Women are not born with an ‘unentitled mindset’; it is learned behaviour. It evolves from experiences and conditioning which encourages women to expect less, not to take up too much space, not to demand more.
Our mission at The Female Lead is to Close The #EntitlementGap. And we invite everyone to make it their mission too.
Join us on Social!
WHAT IS THE FEMALE LEAD GOING TO DO?
Help to shape and inform new Policies and Processes in work and government – to level the playing field
Provide expert and tailored content for women to upskill whilst there is an uneven playing field
Help girls by showing them how women navigate these extra challenges to home and work life (in films, in content and especially in our new book – Female Lead II)
We are grateful for the wisdom and experience of our Advisory Board, appointed in 2020, to help layer the revealing insights from our study with practical recommendations and solutions for business, for individuals and for legislators. The board has separately and collectively shared their opinions and comments on the Women at Work Research and our findings. The board comprises business leaders and experts whose multi-sector experience helps guide and inform The Female Lead’s research, work and objectives.
The Female Lead conducted all research independently, in partnership with Dr Terri Apter who also authored their last research study:The Impact of Social Media on 14-17 year olds’ Mental Health. We acknowledge and celebrate our 11 world leading brands and valued supporters (P&G, No7, KCC, General Mills, Hormel Foods, Allen&Overy, BT, Barclays, HSBC, RBC and St. James Place) who have agreed to help The Female Lead’s mission in 2021. This is our most exciting year yet; one where we join forces and help to unlock the constraints and thereby enable millions of women to achieve a more balanced and fulfilled career.

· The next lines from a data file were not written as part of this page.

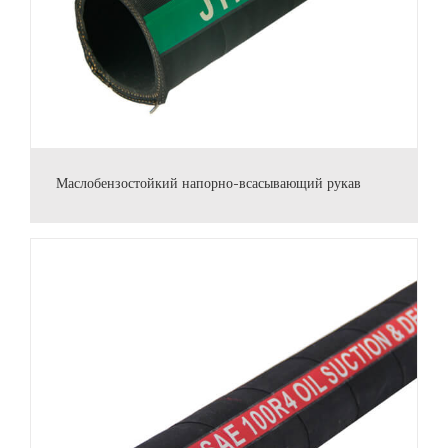
Маслобензостойкий напорно-всасывающий рукав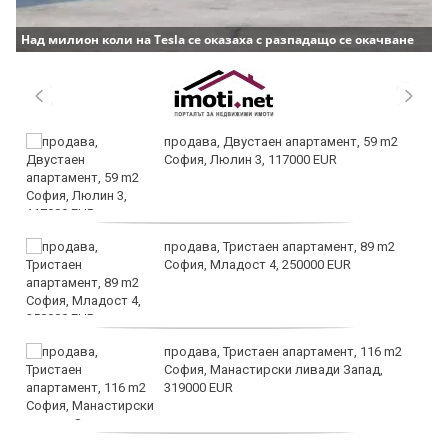
Над милион коли на Tesla се оказаха с разпадащо се окачване
продава, Двустаен апартамент, 59 m2
София, Люлин 3, 117000 EUR
продава, Тристаен апартамент, 89 m2
София, Младост 4, 250000 EUR
продава, Тристаен апартамент, 116 m2
София, Манастирски ливади Запад,
319000 EUR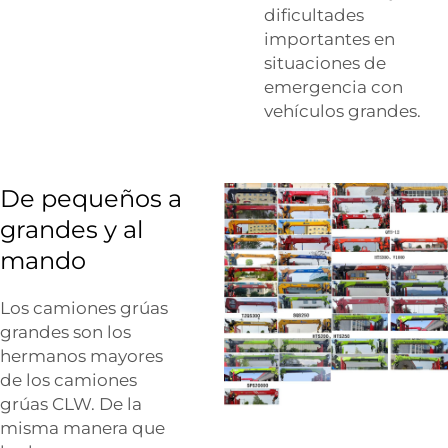
dificultades
importantes en
situaciones de
emergencia con
vehículos grandes.
De pequeños a
grandes y al
mando
Los camiones grúas
grandes son los
hermanos mayores
de los camiones
grúas CLW. De la
misma manera que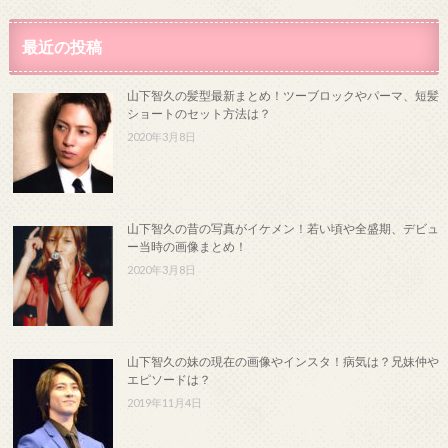
最近の投稿
山下智久の髪型最新まとめ！ツーブロックやパーマ、短髪
ショートのセット方法は？
2020年3月8日
山下智久の昔の写真がイケメン！若い頃や全盛期、デビュ
ー当時の画像まとめ！
2020年3月8日
山下智久の妹の現在の画像やインスタ！病気は？兄妹仲や
エピソードは？
2019年11月4日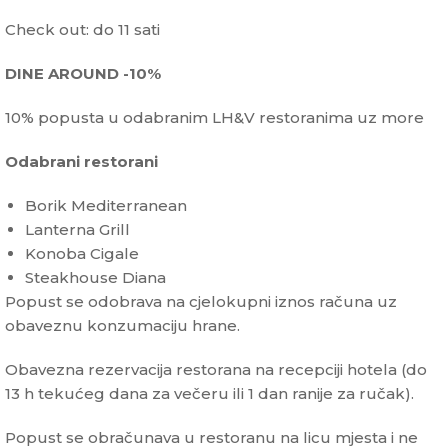
Check out: do 11 sati
DINE AROUND -10%
10% popusta u odabranim LH&V restoranima uz more
Odabrani restorani
Borik Mediterranean
Lanterna Grill
Konoba Cigale
Steakhouse Diana
Popust se odobrava na cjelokupni iznos računa uz
obaveznu konzumaciju hrane.
Obavezna rezervacija restorana na recepciji hotela (do
13 h tekućeg dana za večeru ili 1 dan ranije za ručak).
Popust se obračunava u restoranu na licu mjesta i ne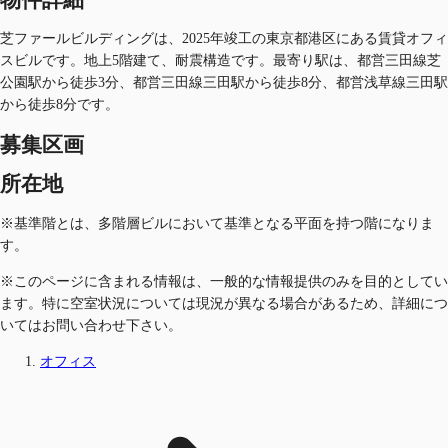
芝ファールビルディングは、2025年竣工の東京都港区にある賃貸オフィ
スビルです。地上5階建て、耐震構造です。最寄り駅は、都営三田線芝
公園駅から徒歩3分、都営三田線三田駅から徒歩8分、都営浅草線三田駅
から徒歩8分です。
募集区画
所在地
※基準階とは、多階層ビルにおいて基準となる平面を持つ階になりま
す。
※このページに含まれる情報は、一般的な情報提供のみを目的としてい
ます。特に空室状況については現況が異なる場合があるため、詳細につ
いてはお問い合わせ下さい。
オフィス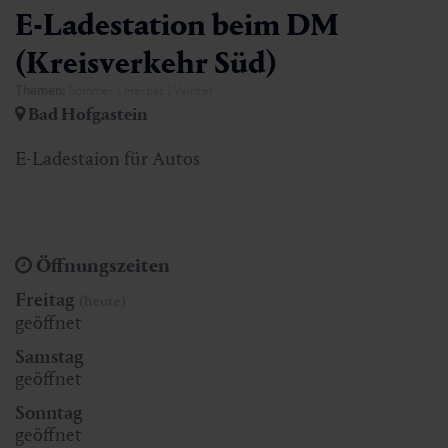
E-Ladestation beim DM
(Kreisverkehr Süd)
Themen:
Sommer | Herbst | Winter
Bad Hofgastein
E-Ladestaion für Autos
Öffnungszeiten
Freitag
(heute)
geöffnet
Samstag
geöffnet
Sonntag
geöffnet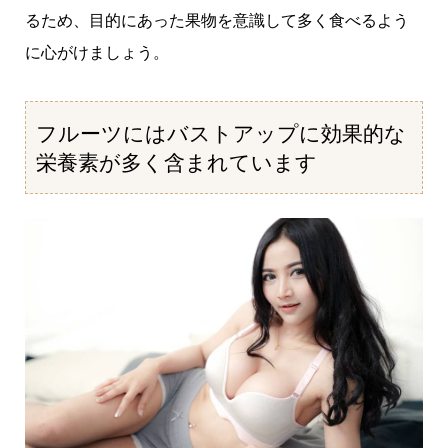
るため、目的にあった果物を意識して多く食べるよう
に心がけましょう。
フルーツにはバストアップに効果的な
栄養素が多く含まれています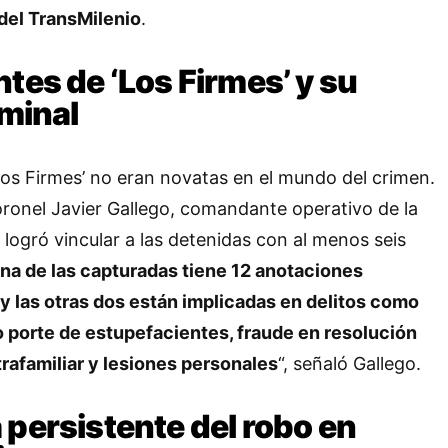
 del TransMilenio
.
ntes de ‘Los Firmes’ y su
iminal
Los Firmes’ no eran novatas en el mundo del crimen.
ronel Javier Gallego, comandante operativo de la
 logró vincular a las detenidas con al menos seis
na de las capturadas tiene 12 anotaciones
, y las otras dos están implicadas en delitos como
 o porte de estupefacientes, fraude en resolución
ntrafamiliar y lesiones personales
“, señaló Gallego.
 persistente del robo en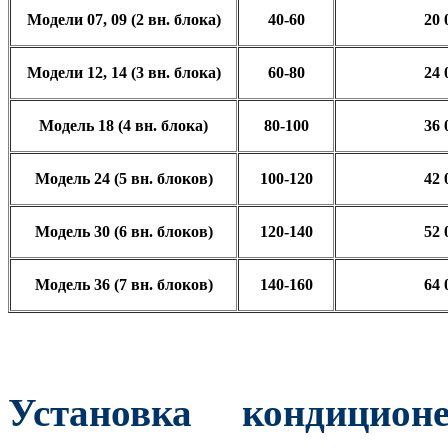
Модели 07, 09 (2 вн. блока)
40-60
20 
Модели 12, 14 (3 вн. блока)
60-80
24 
Модель 18 (4 вн. блока)
80-100
36 
Модель 24 (5 вн. блоков)
100-120
42 
Модель 30 (6 вн. блоков)
120-140
52 
Модель 36 (7 вн. блоков)
140-160
64 
Установка кондицион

In 2019 we launched a major new piece of research set to permanently shift the conversation around teens, social media and mental health. Addressing the global worries about the impact of social media on teen wellness, the ground-breaking Disrupting The Feed study explored changing what teens consume on social media, rather than restricting it. Our research revealed many positive outcomes from the introduction of new, diverse female role models into the social media feeds of girls aged 14 to 18 years old.
A joint research venture between The Female Lead and Psychologist, Dr Terri Apter, Fellow Emerita of Newnham College, Cambridge, the study encompasses large-scale data analysis of hundreds of thousands of social media accounts by Starcount, alongside a year-long qualitative study in five schools across the UK.
The study concluded that a causal relationship exists between following positive female role models on social media and having higher, focused personal and career aspirations. Offering teens alternative women to follow ‘disrupted’ the homogeneity of their social channels, thereby focusing them on more inspirational content, related to their personal interests and ambitions. As a result, participants chose to alter their social media habits for better mental health, re-thinking who they followed to remove anyone who they recognised as having a negative impact on their self-esteem.